Action item ::
Nothing but the lines from the one containing "(pin bidirectional line (at -5.08" through the last line of the records below should be written out, each exactly as it stands.

******************************

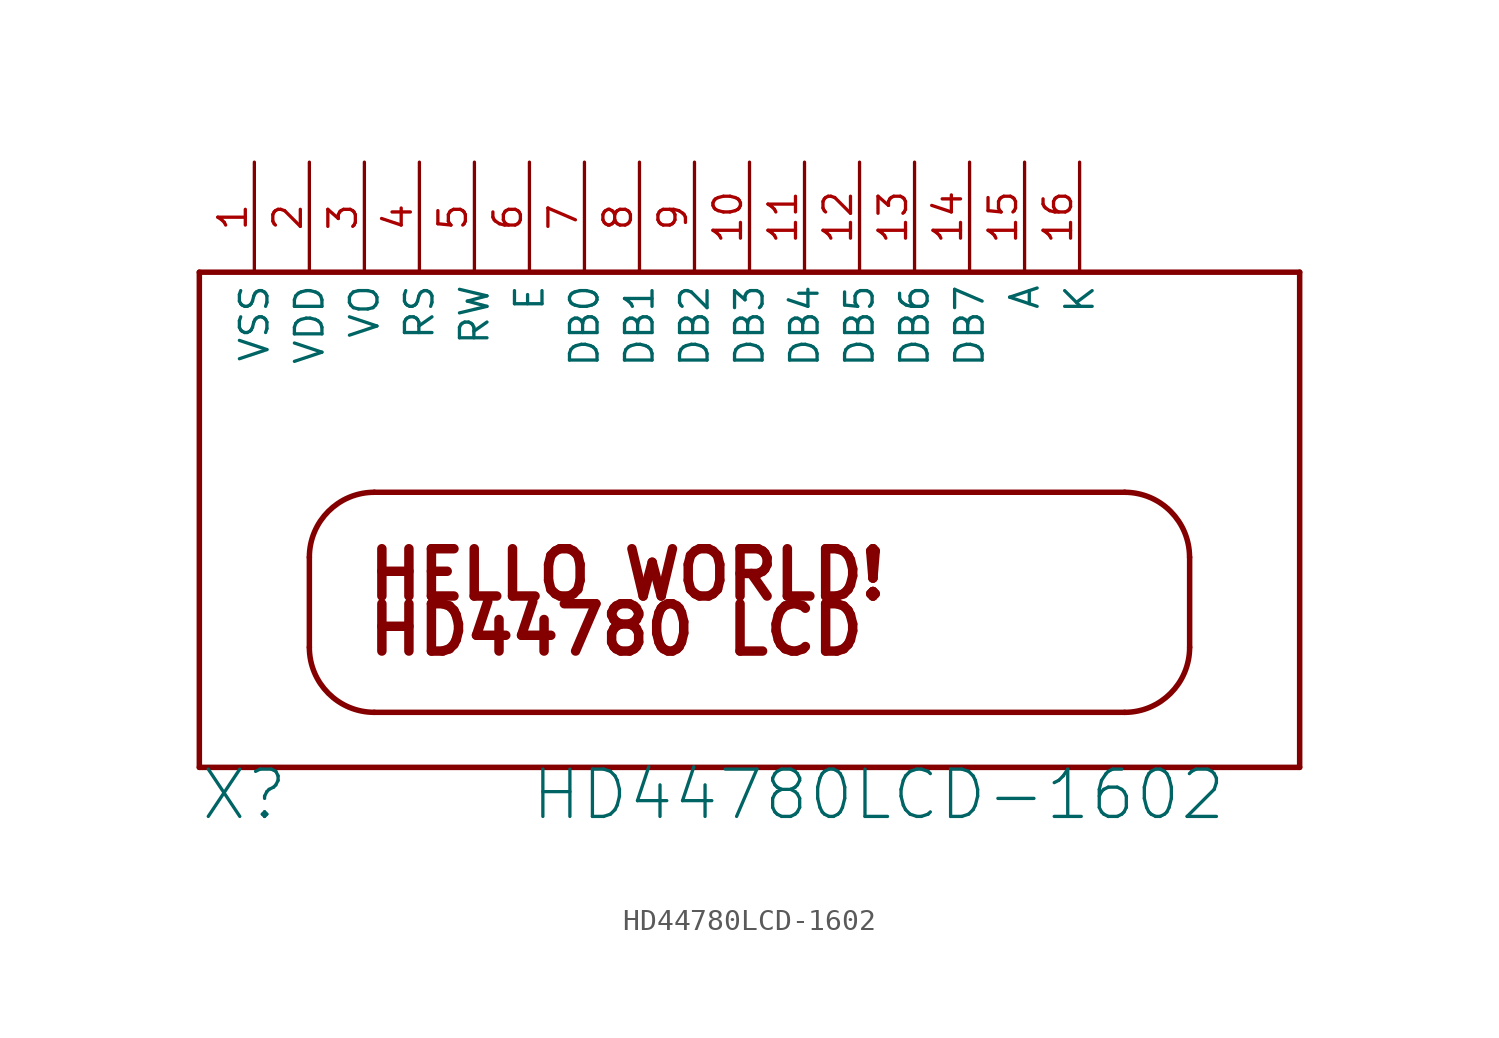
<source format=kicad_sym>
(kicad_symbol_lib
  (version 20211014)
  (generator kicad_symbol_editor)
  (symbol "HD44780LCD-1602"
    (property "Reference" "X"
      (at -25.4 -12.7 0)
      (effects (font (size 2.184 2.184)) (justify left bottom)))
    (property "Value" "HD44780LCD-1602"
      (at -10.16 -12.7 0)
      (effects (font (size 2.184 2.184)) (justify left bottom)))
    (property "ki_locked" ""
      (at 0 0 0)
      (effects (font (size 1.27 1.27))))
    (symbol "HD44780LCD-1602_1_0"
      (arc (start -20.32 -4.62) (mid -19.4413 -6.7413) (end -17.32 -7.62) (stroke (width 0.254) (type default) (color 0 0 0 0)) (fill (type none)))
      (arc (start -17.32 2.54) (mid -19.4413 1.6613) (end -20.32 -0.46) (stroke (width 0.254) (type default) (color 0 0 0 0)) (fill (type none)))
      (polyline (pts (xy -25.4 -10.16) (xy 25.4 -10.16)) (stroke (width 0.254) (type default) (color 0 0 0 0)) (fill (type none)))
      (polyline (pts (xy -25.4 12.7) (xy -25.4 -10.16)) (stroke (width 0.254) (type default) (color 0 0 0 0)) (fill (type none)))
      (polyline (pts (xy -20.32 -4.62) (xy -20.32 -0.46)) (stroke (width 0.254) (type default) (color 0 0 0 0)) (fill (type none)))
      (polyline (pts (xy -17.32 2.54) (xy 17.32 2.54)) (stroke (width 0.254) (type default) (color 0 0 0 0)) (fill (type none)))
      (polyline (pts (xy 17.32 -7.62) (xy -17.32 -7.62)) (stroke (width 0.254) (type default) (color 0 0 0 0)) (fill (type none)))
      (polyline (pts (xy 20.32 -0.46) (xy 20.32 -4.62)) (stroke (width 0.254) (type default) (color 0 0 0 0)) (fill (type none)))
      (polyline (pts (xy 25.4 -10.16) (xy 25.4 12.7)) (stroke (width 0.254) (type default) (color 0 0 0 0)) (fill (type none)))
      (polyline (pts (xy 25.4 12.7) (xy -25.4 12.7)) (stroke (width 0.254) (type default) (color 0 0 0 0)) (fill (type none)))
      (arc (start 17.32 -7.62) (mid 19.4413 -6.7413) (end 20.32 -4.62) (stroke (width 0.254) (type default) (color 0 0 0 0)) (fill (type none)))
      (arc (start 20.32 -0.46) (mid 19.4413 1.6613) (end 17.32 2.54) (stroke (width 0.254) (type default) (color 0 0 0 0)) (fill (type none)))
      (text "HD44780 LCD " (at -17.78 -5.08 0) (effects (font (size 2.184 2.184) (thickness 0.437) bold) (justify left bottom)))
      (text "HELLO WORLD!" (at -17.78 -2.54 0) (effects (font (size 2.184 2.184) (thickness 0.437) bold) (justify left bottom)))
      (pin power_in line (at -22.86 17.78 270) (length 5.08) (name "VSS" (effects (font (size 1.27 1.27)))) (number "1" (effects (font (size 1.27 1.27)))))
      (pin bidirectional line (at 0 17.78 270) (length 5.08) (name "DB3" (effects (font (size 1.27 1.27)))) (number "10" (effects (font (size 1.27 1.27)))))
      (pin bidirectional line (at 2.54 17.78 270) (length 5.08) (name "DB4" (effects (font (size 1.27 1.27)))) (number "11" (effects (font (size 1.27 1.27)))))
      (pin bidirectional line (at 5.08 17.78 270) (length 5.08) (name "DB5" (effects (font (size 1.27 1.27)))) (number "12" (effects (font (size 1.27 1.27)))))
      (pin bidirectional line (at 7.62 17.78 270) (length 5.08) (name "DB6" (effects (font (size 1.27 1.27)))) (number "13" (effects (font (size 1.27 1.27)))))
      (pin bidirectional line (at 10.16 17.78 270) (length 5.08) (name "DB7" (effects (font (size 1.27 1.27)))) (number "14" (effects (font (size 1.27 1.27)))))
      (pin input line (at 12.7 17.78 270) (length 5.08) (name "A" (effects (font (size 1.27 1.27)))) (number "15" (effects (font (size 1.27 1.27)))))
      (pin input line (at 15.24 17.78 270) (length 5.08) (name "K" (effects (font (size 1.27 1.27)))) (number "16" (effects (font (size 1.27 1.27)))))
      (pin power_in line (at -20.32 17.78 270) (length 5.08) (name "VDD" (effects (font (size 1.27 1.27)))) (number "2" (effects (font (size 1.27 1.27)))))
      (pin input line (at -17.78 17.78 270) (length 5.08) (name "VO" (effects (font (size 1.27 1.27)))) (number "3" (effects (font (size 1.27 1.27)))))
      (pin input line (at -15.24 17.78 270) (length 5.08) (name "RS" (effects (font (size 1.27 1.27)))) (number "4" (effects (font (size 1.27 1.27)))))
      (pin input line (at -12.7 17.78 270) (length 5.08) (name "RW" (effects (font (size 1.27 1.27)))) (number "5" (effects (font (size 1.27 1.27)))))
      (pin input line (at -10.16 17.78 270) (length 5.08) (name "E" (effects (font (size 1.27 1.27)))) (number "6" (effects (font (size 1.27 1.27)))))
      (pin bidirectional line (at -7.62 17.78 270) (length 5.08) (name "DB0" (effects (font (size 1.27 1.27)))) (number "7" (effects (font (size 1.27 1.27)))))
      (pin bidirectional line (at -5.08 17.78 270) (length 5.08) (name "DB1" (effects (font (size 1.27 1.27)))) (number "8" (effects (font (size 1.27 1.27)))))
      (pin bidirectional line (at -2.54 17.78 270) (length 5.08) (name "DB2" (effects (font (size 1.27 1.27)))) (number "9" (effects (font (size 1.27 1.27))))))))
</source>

******************************

Task output ::
      (pin bidirectional line (at -5.08 17.78 270) (length 5.08) (name "DB1" (effects (font (size 1.27 1.27)))) (number "8" (effects (font (size 1.27 1.27)))))
      (pin bidirectional line (at -2.54 17.78 270) (length 5.08) (name "DB2" (effects (font (size 1.27 1.27)))) (number "9" (effects (font (size 1.27 1.27))))))))
</source>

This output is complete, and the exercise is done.